Everyone has always been fascinated at the Northern Lights. To see how the skylights and colored ink is a magical experience. It’s no wonder that the ancient Vikings and the northern towns considered them as a divine manifestation. But nowadays we know they are a phenomenon well understood in its basic principles. Do you also want to know them? Well then let’s go!
It’s important to know the Northern Lights are only half of what really happens; Aurora Australis also exist and they take place and are visible from the South Pole. We know more about the Northern Lights because we are closer, but they’re not the only ones there. Both phenomena are produced by the same principles, which are in broad strokes the ionization of atmospheric gas due to solar wind and cosmic rays.
The solar wind is composed of electrically charged subatomic particles that reach the Earth with high energy; meanwhile, also cosmic rays are subatomic particles coming with a lot more energy, but in smaller amounts. When these particles reach the atmosphere and “collide” with its atoms, ionization occurs; which means, they rip off electrons from the atom in question turning it into a positive charged ion.
When these ions are able to attract an electron and return to their original state they emit a photon of light that depends on the electron that has been torn and the atom that experiments the process. In this way, we can establish a simplistic relationship to say the green and orange-reddish auroras are due to interactions with oxygen, while interactions with nitrogen have a blue color, although they can also be red if the particle is not able to tear the electron completely.

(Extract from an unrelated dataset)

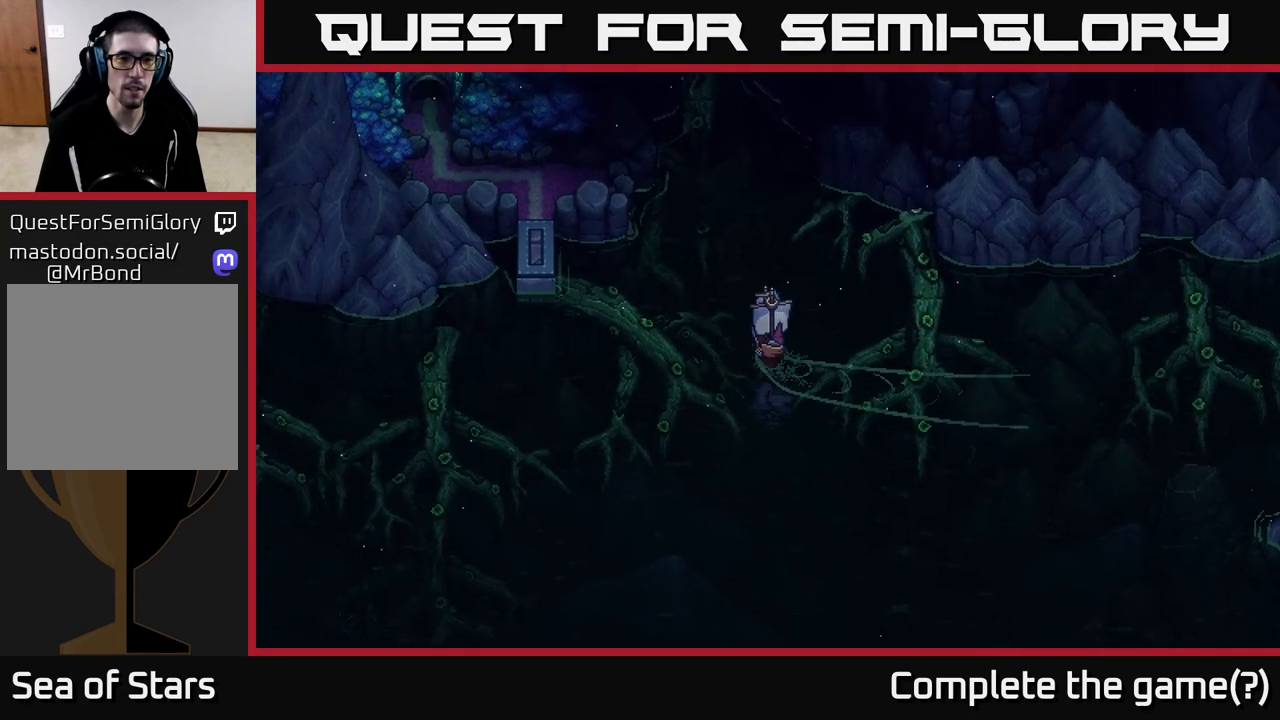
{"buttons": ["X"], "left_stick": "right", "right_stick": "center", "events": []}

But this still doesn’t explain why it happens only at the poles, oxygen and nitrogen are the most abundant gases on Earth and aren’t just in the poles! Here’s where it plays an important role the largely invisible shield of the Earth: the magnetosphere.

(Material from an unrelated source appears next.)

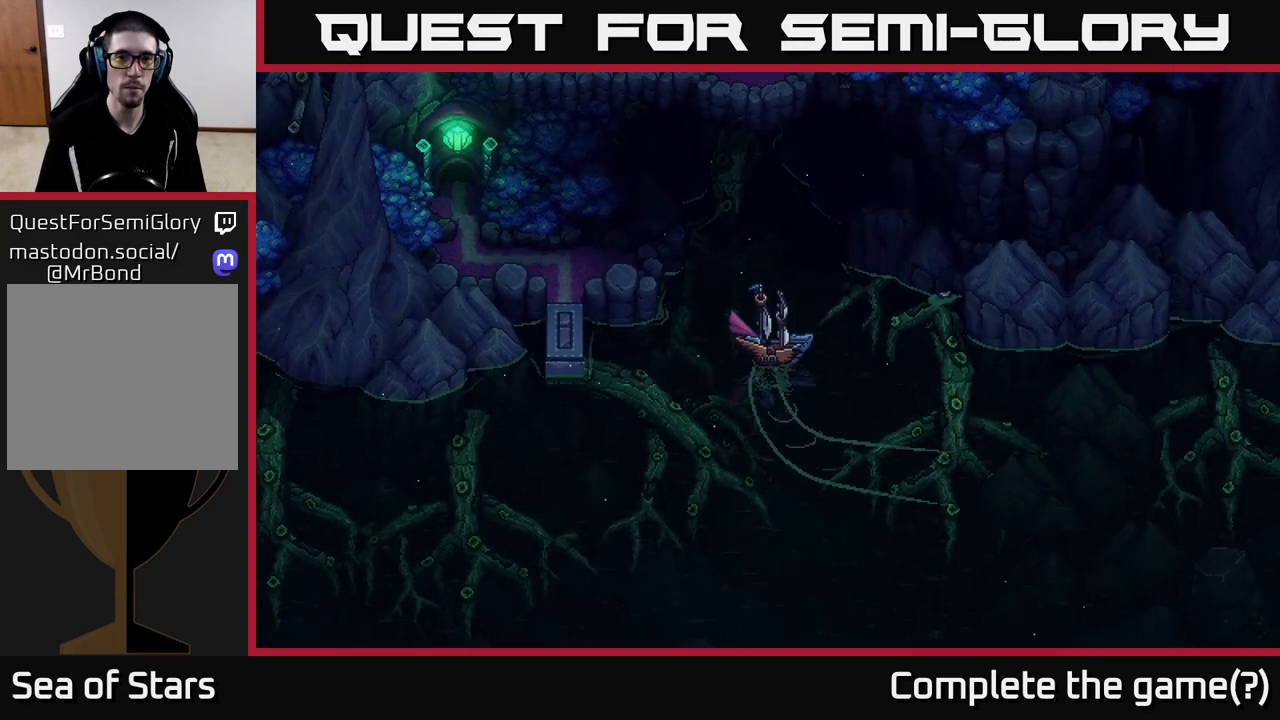
{"buttons": [], "left_stick": "left", "right_stick": "center", "events": [[67, "left_stick", "center"], [150, "X", "up"], [167, "left_stick", "left"]]}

The Earth has a magnetic field around it and whose force lines are leaving a pole and ending up in the other. Any charged particle tends to rotate around these lines so that the solar wind (at least the electrically charged part) is deflected by the magnetic field.
The more particles, the greater the probability of ionizing the gas and the more intense the light emitted by the atmosphere. The result is just the imaginable: the particles undergo a deflection which moves them toward the poles, where the entry of the majority of these particles occurs.
As you can see, at no time we talked about the formation being favored in one of the poles over the other.